Even as adults, there will be assholes who still think they are in junior high and must feel better by teasing others. (I've been called all kinds of unoriginal names on my blog). I say if they can't grow up, more pity for them.
Watch and vote for a terrific short movie Gordita, which is about a young Latina who is depressed with her life because of her body and dead end job. When she reminisces about a positive moment in her past, she begins her journey to self-respect.
I understand the concept of having a fat talk free week. I understand that women, especially young ones are constantly bombarded with images and talk that say you must be thin or (a) die, (b) die alone (c) have no friends (d) have no future (e) never meet a man or (f) work at Walmart.
My problem is there is nothing to be ashamed of for being fat. Fat should not have a negative connotation. Instead of having a fat talk free week, it's better to have a body love talk week. Remove the negative out of fat. And teach young women to be happy no matter what their size. This event seems more like "Stop thin people from feeling fat (i.e. bad)".
Also we are not in fact destroying the US health care system. I've mentioned for several years now, a Kaiser report (see figure five) which states that the elderly cost the most. Here is a blog post (not fat friendly either!) which states that expensive diseases are not infact "obesity diseases" and "obesity costs" aren't enough to explain why we are paying so much per person for health care.
And if my ass doesn't look fat in my pants, then I need to see a doctor because it means that my butt fell off. Is that considered an obesity related disease?
I'm sorry to say I never watched more than two episodes of Huge. I find it kind of bittersweet. I'm drifting away from TV, only watching maybe half-dozen regular shows as I am tired of seeing either no fat people or when I do it has something to do with dieting, fat jokes, thin people in fat suits, fat=mental disease or overeating. While the one thing Huge had going for it was the large number of fat actors which was awesome but of course it's all about how fat they are at this fat camp.
That being said, there is petition to save the show. I wouldn't mind keeping it around, only for the actually having more diverse actors.
The Surgeon general of the United States after all the obesity=evil rhetoric kind of said something that sounds a bit like Health at Every Size stating "The good news is we can be healthy and fit, at any size or any weight." This is a start. The SG website still points all the same rhetoric we heard before. So until I see stigma decreased, and a true promotion of health over weight, this is just lip service.

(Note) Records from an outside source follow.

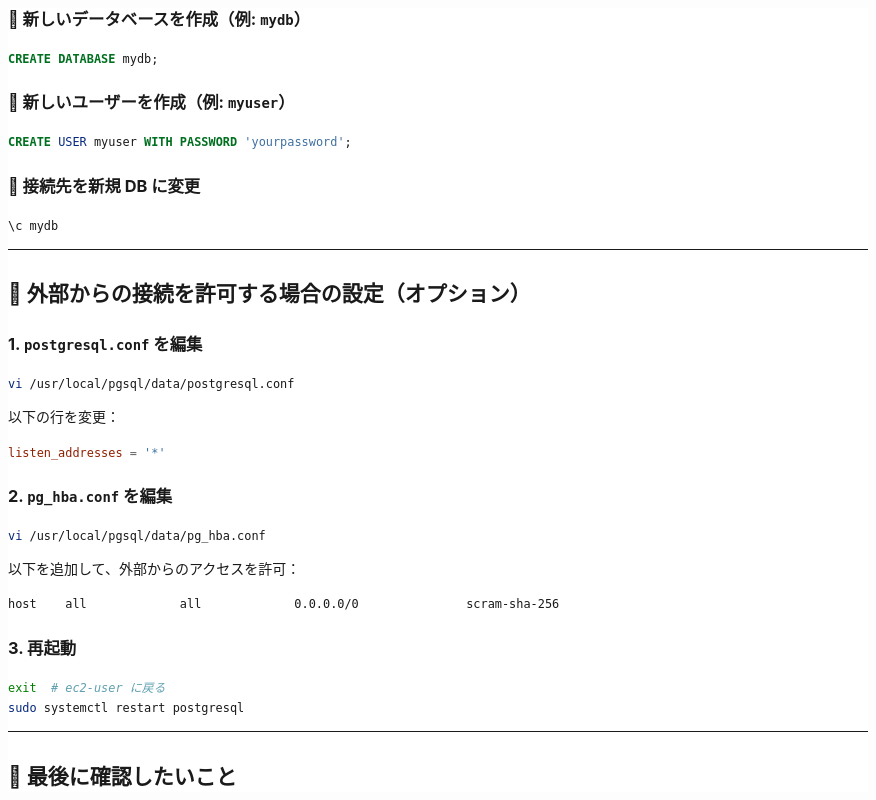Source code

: ### 🔹 新しいデータベースを作成（例: `mydb`）

```sql
CREATE DATABASE mydb;
```

### 🔹 新しいユーザーを作成（例: `myuser`）

```sql
CREATE USER myuser WITH PASSWORD 'yourpassword';
```

### 🔹 接続先を新規 DB に変更

```sql
\c mydb
```

---

## 🔐 外部からの接続を許可する場合の設定（オプション）

### 1. `postgresql.conf` を編集

```bash
vi /usr/local/pgsql/data/postgresql.conf
```

以下の行を変更：

```conf
listen_addresses = '*'
```

### 2. `pg_hba.conf` を編集

```bash
vi /usr/local/pgsql/data/pg_hba.conf
```

以下を追加して、外部からのアクセスを許可：

```
host    all             all             0.0.0.0/0               scram-sha-256
```

### 3. 再起動

```bash
exit  # ec2-user に戻る
sudo systemctl restart postgresql
```

---

## 📌 最後に確認したいこと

And finally after something like 7 years since Public Citizen asked to take the crappy and dangerous drug meridia off the market, the FDA has finally done it!
I won't ever stop saying it. Weight loss surgery is deadly, forced anorexia and not as effective as it seems and it seems to have a risk factor of suicide. And if you have it done as a teen, you might be increasing the risk of birth defects if you get pregnant in the future. The worst part is that the procedure is marketed as something easy but instead you might be trading one set of symptoms for others.
So let's see . . . so-called "obesity related diseases" might be controlled by a change in diet, movement or taking a medication. (This might not result in weight loss). Side effects are minimal and probably mostly have to do with adherence issues and medication side effects.
But if you "cure" these dieases with weight loss surgery you run the following risks: death, malnutrition, malabsorption, suicide, follow up surgery, gallstones, dumping syndrome, no weight loss, weight gain, forced anorexia, vomiting, pneumonia, kidney stones, hernia, blood clots, birth defects. Not to mention a return of these diseases. With these kind of side effects? Is it even worth it?
Also good news Biggest Loser ratings are way down. Are Americans tired of it? Realize it's stupid and mean? Or are they watching Glee? It doesn't matter as long as it dies before it kills one of their contestants.